The dots are the same color
Don't fool your eyes
The human optical system is remarkably adaptive. Your brain compensates colour toward a white balance. If there is a lot of blue in your field of view, your brain counterbalances this by adding the opposite colour. As a result, the dot in the purple area appears greyer than it actually is.
That dot could be your calibrated monitor. It is why skin tones look unhealthy in your renders, and why colours shift between sessions without explanation.
Whether you work with film, video, photography, or graphic design: only when you perceive colour accurately will you deliver your best work. A neutral grey working environment takes your work to the next level.
Why not
Mix it yourself?
You cannot simply have middle grey paint mixed at a DIY store. You may find a shade of neutral grey that comes close, but getting that exact colour onto the wall is another matter entirely. Mixing methods are not accurate enough, the margin of error of the mixing machine is too wide, and no allowance is made for variations in the base paint. Base paint is never completely white and can vary in colour from one production batch to the next, from one pallet to the next, or from one tin to another. DIY stores do not adjust their formulae to account for different types of base paint.

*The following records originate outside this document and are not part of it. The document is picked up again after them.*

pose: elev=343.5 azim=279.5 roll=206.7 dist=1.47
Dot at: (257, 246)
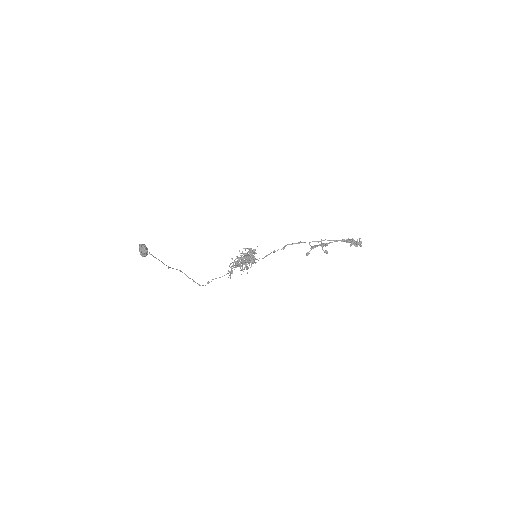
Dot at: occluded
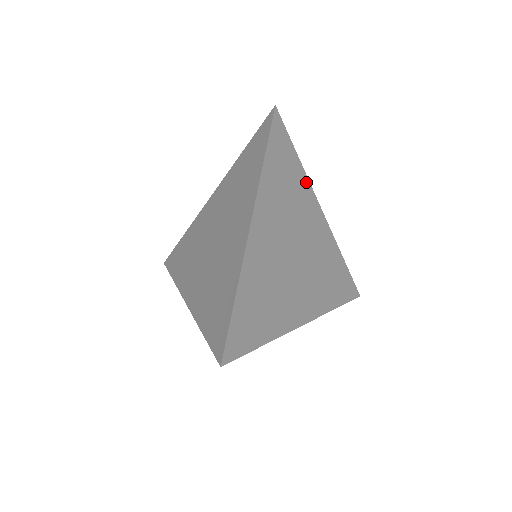
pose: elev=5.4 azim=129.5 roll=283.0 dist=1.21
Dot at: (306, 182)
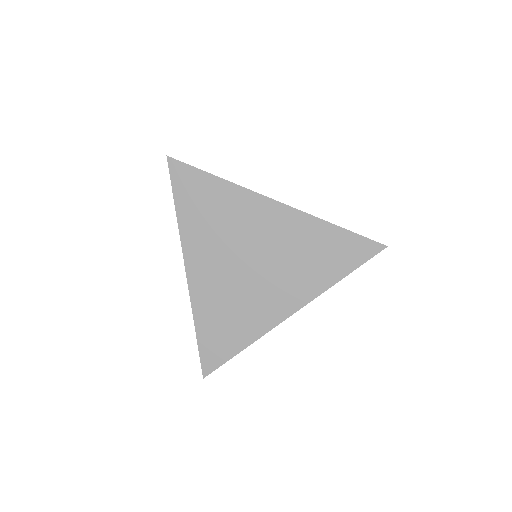
Dot at: (237, 190)
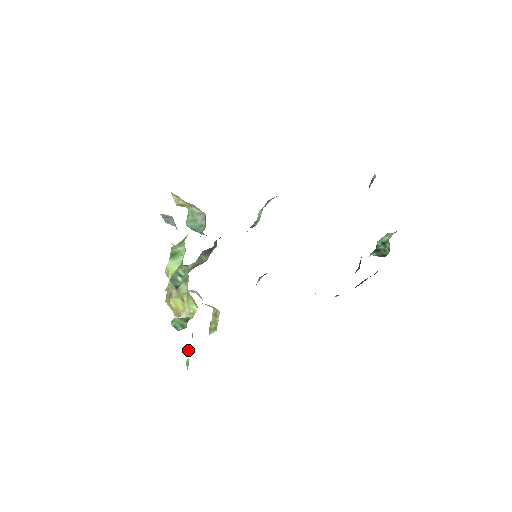
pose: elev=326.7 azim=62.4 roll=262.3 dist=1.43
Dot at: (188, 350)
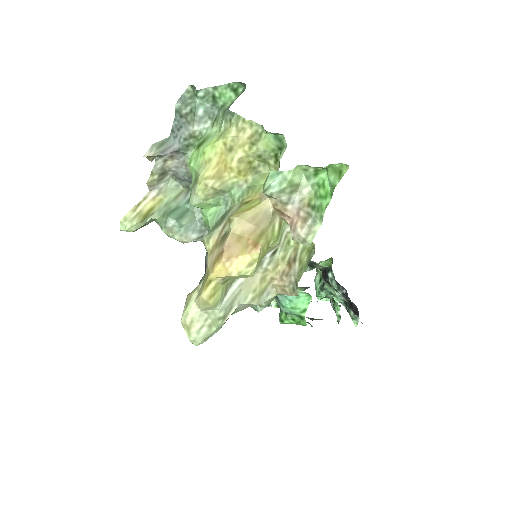
Dot at: (317, 175)
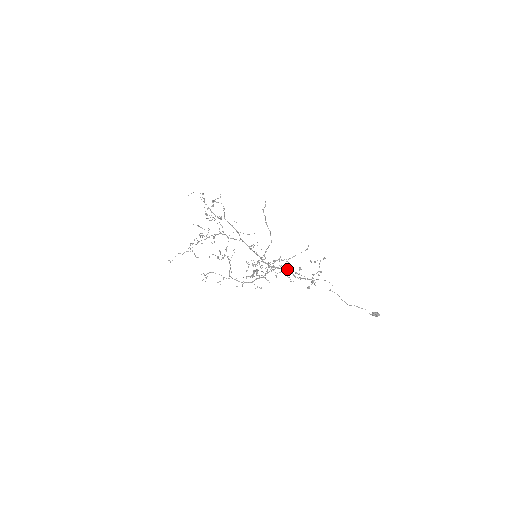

The base paint we use for Grey Paint is the whitest and most consistent available, and is therefore largely free from variation. Every batch is retested for accuracy.
Deviation from middle grey is measured in L*a*b*, where L* represents lightness, a* red to green, and b* yellow to blue. Grey Paint deviates by less than 1 point on every value. That difference is imperceptible to the human eye, and it outperforms the most well-known grey cards on the market, including Munsell N5 reference standards.